1. Aspirin combined with warfarin was linked with increased bleeding but not less thromboembolism compared with aspirin alone after bioprosthetic aortic valve replacement.
2. Dual antiplatelet therapy showed a non-significant trend towards increased bleeding but no less thromboembolism compared with aspirin alone after bioprosthetic aortic valve replacement.
Evidence Rating Level: 2 (Good)
Study Rundown: Bioprosthetic aortic valve replacements (bAVR) have become more commonly performed over the last two decades. One of the most feared postoperative complications is thromboembolism. Currently, guidelines vary regarding optimal antithrombotic therapy for these patients. In this large, retrospective cohort study involving almost exclusively male patients, aspirin plus warfarin was linked with higher rates of bleeding events at 90 days however no less thromboembolism or all-cause mortality when compared with aspirin alone after bAVR. Dual antiplatelet therapy showed a similar pattern however the increased rate of bleeding did not reach statistical significance.
The large sample size supports this study’s findings, however the almost entirely male population is a significant limitation in generalizing the findings to female patients. Furthermore, as aspirin is available over the counter, it is possible that the rates of aspirin use were underestimated. Finally, although thromboembolism risk is highest post-operatively, the follow-up period was short and it is possible that differences may have emerged in the longer term.
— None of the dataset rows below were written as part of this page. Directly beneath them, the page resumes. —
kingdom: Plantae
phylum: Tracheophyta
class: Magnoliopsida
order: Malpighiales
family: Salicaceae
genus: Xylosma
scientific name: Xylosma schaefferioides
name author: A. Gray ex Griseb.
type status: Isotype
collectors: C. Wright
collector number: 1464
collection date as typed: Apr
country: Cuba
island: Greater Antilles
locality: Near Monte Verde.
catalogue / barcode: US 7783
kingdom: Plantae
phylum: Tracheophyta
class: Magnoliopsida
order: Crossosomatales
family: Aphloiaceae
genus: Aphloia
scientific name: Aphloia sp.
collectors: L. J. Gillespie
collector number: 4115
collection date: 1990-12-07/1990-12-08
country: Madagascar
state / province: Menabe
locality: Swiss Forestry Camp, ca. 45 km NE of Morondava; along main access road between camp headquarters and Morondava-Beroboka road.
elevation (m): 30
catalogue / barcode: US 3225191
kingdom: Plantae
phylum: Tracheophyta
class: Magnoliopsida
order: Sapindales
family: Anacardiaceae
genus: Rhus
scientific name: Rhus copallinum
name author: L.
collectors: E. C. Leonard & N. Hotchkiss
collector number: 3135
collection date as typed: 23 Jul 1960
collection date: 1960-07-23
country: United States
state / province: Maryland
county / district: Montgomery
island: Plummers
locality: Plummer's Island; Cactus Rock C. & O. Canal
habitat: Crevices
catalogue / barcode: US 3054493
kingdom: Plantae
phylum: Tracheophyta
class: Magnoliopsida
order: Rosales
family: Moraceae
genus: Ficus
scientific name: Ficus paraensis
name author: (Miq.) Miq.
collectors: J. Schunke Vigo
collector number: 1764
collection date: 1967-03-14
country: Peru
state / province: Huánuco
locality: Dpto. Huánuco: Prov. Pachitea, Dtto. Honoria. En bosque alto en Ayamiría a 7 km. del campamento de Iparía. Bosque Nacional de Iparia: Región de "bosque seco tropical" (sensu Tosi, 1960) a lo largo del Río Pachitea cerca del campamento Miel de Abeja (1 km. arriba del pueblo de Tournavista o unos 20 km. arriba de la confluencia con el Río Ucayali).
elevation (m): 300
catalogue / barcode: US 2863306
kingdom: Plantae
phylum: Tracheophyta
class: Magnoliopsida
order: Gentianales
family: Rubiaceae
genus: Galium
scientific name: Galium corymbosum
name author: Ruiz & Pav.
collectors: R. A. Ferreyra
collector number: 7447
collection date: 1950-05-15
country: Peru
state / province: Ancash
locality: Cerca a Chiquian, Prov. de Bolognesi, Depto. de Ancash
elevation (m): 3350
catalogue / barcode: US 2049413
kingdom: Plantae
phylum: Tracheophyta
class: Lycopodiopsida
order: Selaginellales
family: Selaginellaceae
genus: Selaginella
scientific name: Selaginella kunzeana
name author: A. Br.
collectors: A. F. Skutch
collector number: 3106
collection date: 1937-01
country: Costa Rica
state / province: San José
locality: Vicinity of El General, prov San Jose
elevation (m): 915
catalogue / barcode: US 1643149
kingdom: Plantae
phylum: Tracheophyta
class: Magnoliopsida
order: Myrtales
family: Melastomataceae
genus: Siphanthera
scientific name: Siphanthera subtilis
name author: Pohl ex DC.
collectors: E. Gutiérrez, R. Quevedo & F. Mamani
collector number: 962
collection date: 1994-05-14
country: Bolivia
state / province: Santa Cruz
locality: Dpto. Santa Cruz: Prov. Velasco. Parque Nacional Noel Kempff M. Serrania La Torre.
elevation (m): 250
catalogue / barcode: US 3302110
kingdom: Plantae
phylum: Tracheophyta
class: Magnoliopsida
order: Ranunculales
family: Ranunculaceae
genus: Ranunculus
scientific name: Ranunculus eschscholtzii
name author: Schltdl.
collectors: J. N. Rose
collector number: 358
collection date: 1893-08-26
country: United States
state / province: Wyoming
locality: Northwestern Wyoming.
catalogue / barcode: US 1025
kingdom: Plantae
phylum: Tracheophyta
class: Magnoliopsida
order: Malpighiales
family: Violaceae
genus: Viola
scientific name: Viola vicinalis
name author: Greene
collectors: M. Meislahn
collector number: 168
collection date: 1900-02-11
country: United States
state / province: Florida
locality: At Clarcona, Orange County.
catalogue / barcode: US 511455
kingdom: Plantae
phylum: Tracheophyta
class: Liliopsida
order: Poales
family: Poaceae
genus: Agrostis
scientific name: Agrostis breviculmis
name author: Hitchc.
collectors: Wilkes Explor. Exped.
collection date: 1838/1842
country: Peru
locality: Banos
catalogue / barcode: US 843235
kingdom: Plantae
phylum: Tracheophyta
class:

Click to read the study in JAMA Surgery
Relevant Reading: High risk of thromboemboli early after bioprosthetic cardiac valve replacement
In-Depth [retrospective cohort]: This was a retrospective cohort study using data from the Veterans Health Administration (VHA) using text mining of notes for patients with bioprosthetic aortic valve replacements (bAVR) performed between 2005 and 2015. The primary intervention was antithrombotic therapy post bAVR split into aspirin plus warfarin, aspirin only, dual antiplatelet therapy, no antithrombotics, other only, and warfarin only. Multivariate modelling with propensity scores was used to adjust for differences (including history of atrial fibrillation) in the three most common strategies; aspirin alone, aspirin plus warfarin, and dual antiplatelet therapy. Aspirin alone was used as the reference category. VHA and non-VHA pharmacy data was used to assess antithrombotic strategy. Primary outcomes (measured at 90 days) included all-cause mortality, thromboembolism risk (myocardial infarction, acute coronary syndrome, ischemic stroke, pulmonary embolism, or peripheral arterial embolism), and bleeding events (gastrointestinal, intracranial, genitourinary, retroperitoneal, and pulmonary) using primary diagnosis codes from emergency department visits or hospital admissions.
There were 9060 patients in this cohort, notably 98.6% were male. Patients with prior major bleeding were less likely to be prescribed aspirin or warfarin after bAVR. Aspirin alone was the most common strategy (48.6%), followed by aspirin plus warfarin (18.1%), no antithrombotics (16.0%), warfarin alone (4.8%), and other (3.1%). There was no difference in all-cause mortality at 90 days, with aspirin alone at 1.3%, aspirin plus warfarin at 1.6%m and dual antiplatelets at 1.2%. There was no difference in thromboembolism at 90 days, with aspirin alone at 1.5%, aspirin plus warfarin at 1.7% , and dual antiplatelets at 1.9%. Aspirin plus warfarin was more likely to cause bleeding events at 90 days at 2.8% (aOR 1.92, 95% CI 1.17-3.14, p=0.01) compared with aspirin alone at 1.1%. Dual antiplatelet therapy showed a non-significant trend towards more bleeding events compared with aspirin alone (aOR 1.86, 95% CI 0.95-3.63, p=0.07).